Despite the lack of a concrete agreement with the TTA, Pearce said the University's master plan assumes that a station will be located somewhere near campus.

"We accept without question that such a transit system would be beneficial to the University," said Pearce. "It would exert many positive influences [on the campus] by making access easier."

It has been a number of months since the University and TTA have met to discuss the project because more pressing concerns have come to the forefront.

"The biggest dilemma facing TTA may be the ability to successfully compete for federal funds to support the project," said David King, TTA's general manager.

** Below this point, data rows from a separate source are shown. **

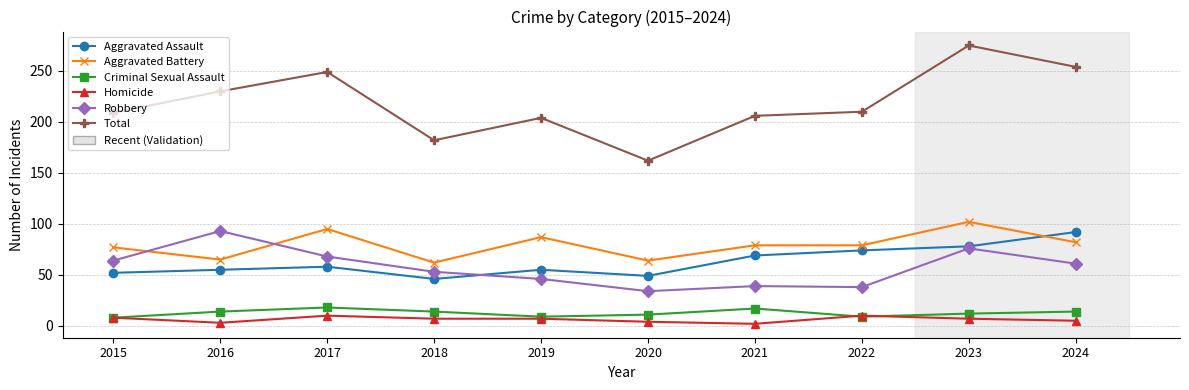

Is the value of Total at 2018 greater than the value of Aggravated Battery at 2021?

Yes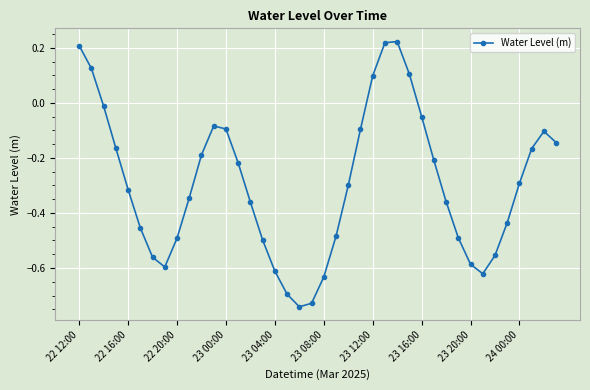

What is the difference between the second highest and second lowest values?

0.9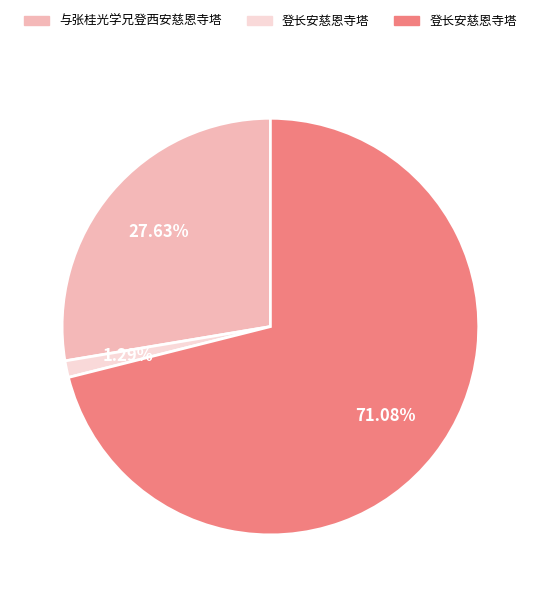

Does any single category account for the majority?

Yes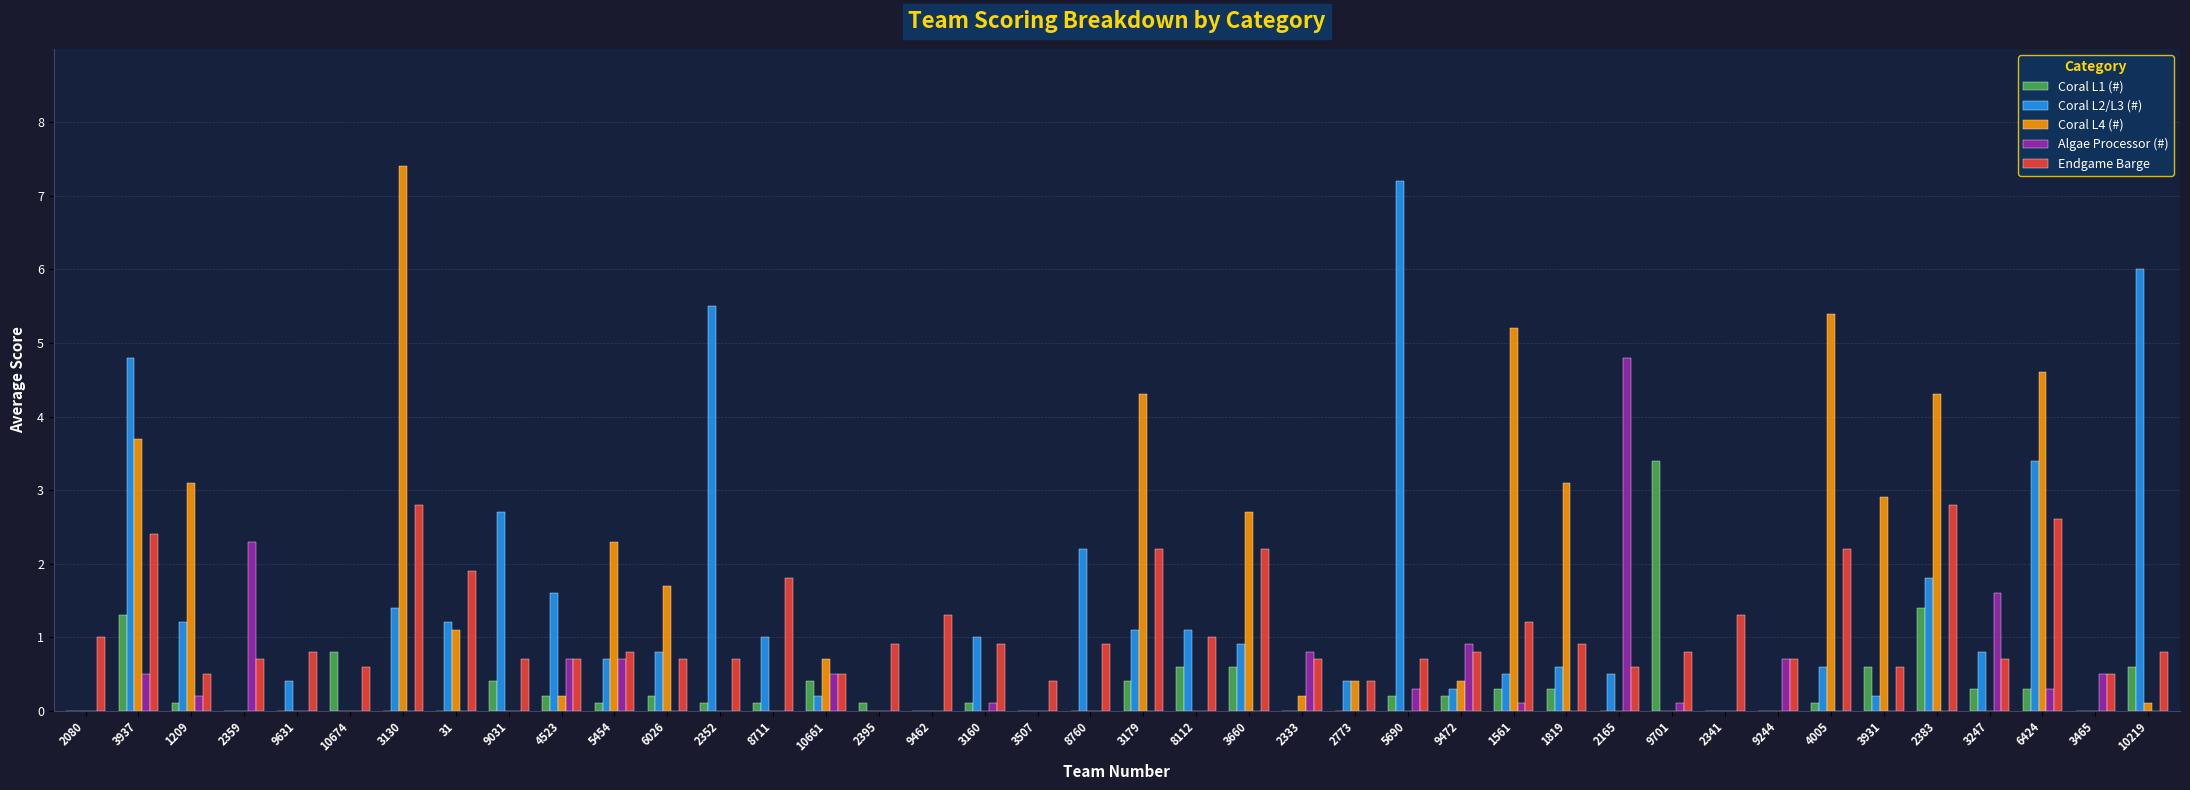

At which label does Coral L2/L3 (#) reach its peak?

5690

However, even the system's mode of transportation is still undetermined. "Four technologies are being looked at," said Tallmadge. "We are still trying to decide which technologies are the most appropriate to include." TTA officials are deciding among continuing the current rail vehicle, an electrified or diesel-fueled light rail vehicle, a busway and a hybrid busway system that would allow for bus travel along existing streets with corridors designed expressly for bus travel.

Tom Kendig, a project manager at the DOT, said choosing the most appropriate technology is another difficult aspect of the project. "We have to determine what is the best type of service, and which technology is most appropriate," he said. "There is a special effort in and around Duke to find the technology that has the least impacts."

Despite these snags, TTA officials remain confident that their work will eventually help shape the Triangle's future.

"Any complicated infrastructure project goes through a series of stages," said Juanita Shearer-Swink, senior transportation planner at the TTA. "We will resolve the details. Some take longer than others, but we will move forward with this project. It is a critical part of this region's future."